Legia Warszawa. Co z transferem Qendrima Zyby?
Dokładnie za tydzień autokar z piłkarzami Legii wyruszy z Warszawy do Chorzowa na mecz z Ruchem - pierwszy o punkty w PKO Ekstraklasie po przerwie zimowej. Drużyna jest na finiszu przygotowań, ale wciąż zakontraktowany nie został następca Bartosza Slisza w środku pola.
Jeszcze w weekend pojawiła się informacja, że Qendrim Zyba zostanie wykupiony za 400 tys. euro z FC Ballkani. Informację o transferze potwierdził prezes tego klubu. A pomocnik wraz ze swoim agentem ruszył do Warszawy na badania medyczne i podpis pod kontraktem. Testy miały odbyć się we wtorek, tymczasem jest czwartek i wciąż nic nie wiadomo.
- Sprawa transferu Qendrima Zyby lekko się komplikuje. Po testach medycznych pojawiły się wątpliwości, dziś kluczowe spotkanie i decyzja tak/nie. Legia skłania się do wypożyczenia z opcją kupna - napisał na portalu X dziennikarz Canal+ Sport, Krzysztof Marciniak.

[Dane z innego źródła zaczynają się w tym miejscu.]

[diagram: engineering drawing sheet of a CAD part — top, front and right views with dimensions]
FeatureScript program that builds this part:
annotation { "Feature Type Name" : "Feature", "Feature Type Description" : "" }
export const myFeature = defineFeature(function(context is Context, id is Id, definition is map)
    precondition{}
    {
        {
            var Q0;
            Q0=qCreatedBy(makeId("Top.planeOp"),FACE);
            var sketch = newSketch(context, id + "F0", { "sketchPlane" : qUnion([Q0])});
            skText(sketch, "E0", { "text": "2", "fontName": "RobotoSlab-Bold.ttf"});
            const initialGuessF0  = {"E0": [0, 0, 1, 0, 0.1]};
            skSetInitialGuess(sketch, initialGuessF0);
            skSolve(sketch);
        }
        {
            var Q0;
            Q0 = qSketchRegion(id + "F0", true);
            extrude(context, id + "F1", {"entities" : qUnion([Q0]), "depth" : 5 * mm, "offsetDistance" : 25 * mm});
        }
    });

Można domniemywać, że wątpliwości Legii dotyczą wyłącznie kwestii zdrowotnych. Zyba był bowiem przez nią monitorowany od dłuższego czasu. Jego popisy obejrzano także w styczniu w Turcji, gdzie razem z klubem przebywał na zgrupowaniu.
Bez względu na finał sprawy mecz z Ruchem w środku pola najpewniej i tak rozpocznie Rafał Augustyniak.
EKSTRAKLASA w GOL24
Premiera serialu o Legii Warszawa. W Multikinie w Złotych Ta...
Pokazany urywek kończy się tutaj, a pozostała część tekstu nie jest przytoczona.